The Irish economist David McWilliams described the bank in 2006 as being "simply a leveraged hedge fund betting its own and its clients' money on overvalued property".

With some prescience, he added: "Normally when the property market collapses, these type of outfits go bust."

Anglo's share price peaked in May 2007 and then began a steady downward path as turmoil grew across world financial markets.

Things became increasingly desperate after the rescue of the US investment bank Bear Stearns in March 2008.

That prompted a massive sell-off in Anglo shares as investors got out of the banks that looked vulnerable.

Brief respite

The 20% drop in Anglo's shares on 17 March 2008 became known as the "St Patrick's Day Massacre".

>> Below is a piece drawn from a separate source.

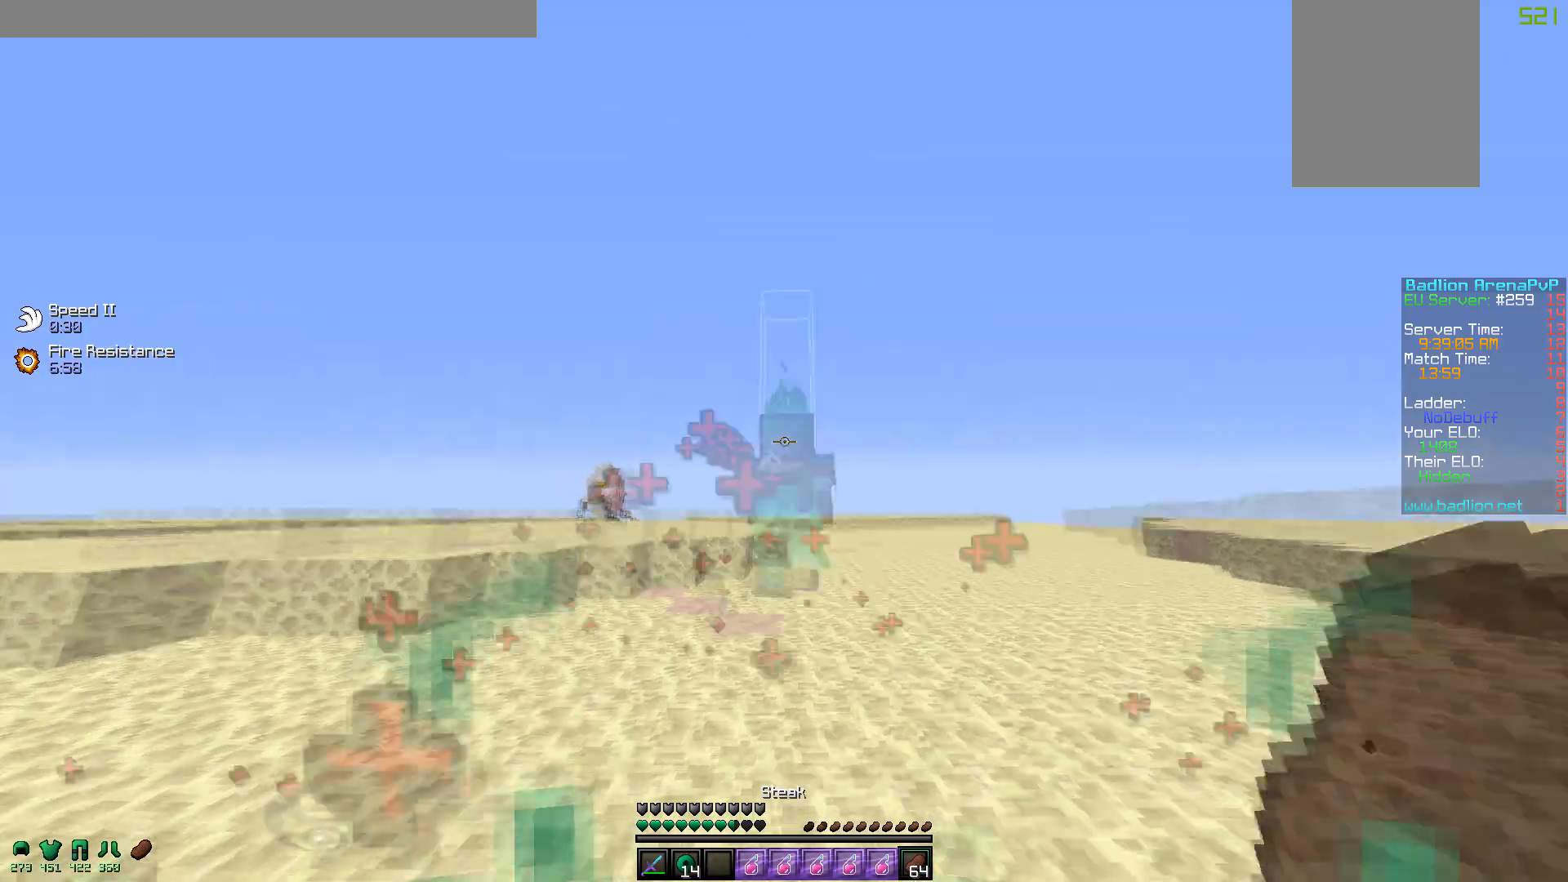
{"keys": ["w"], "mouse": [], "events": []}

Behind the scenes the bank was effectively running out of money and the disintegrating property market meant its loans were going bad.

There was a brief respite in September when the Irish government announced it was guaranteeing the liabilities of all the banks.

However, the unravelling of Anglo burst into the open in December of that year when it emerged that the bank had been effectively hiding directors' loans in another bank.

That prompted the resignation of the the chairman and chief executive.

Anglo had been exposed as a basket case, putting it firmly on the path to nationalisation - which in itself played a significant part in the near bankruptcy of the country.

The conclusion of criminal proceedings relating to the Golden Circle loans do not mean we have heard the last of Anglo.

There is still a mountain of litigation, both criminal and civil, to come before the Irish courts.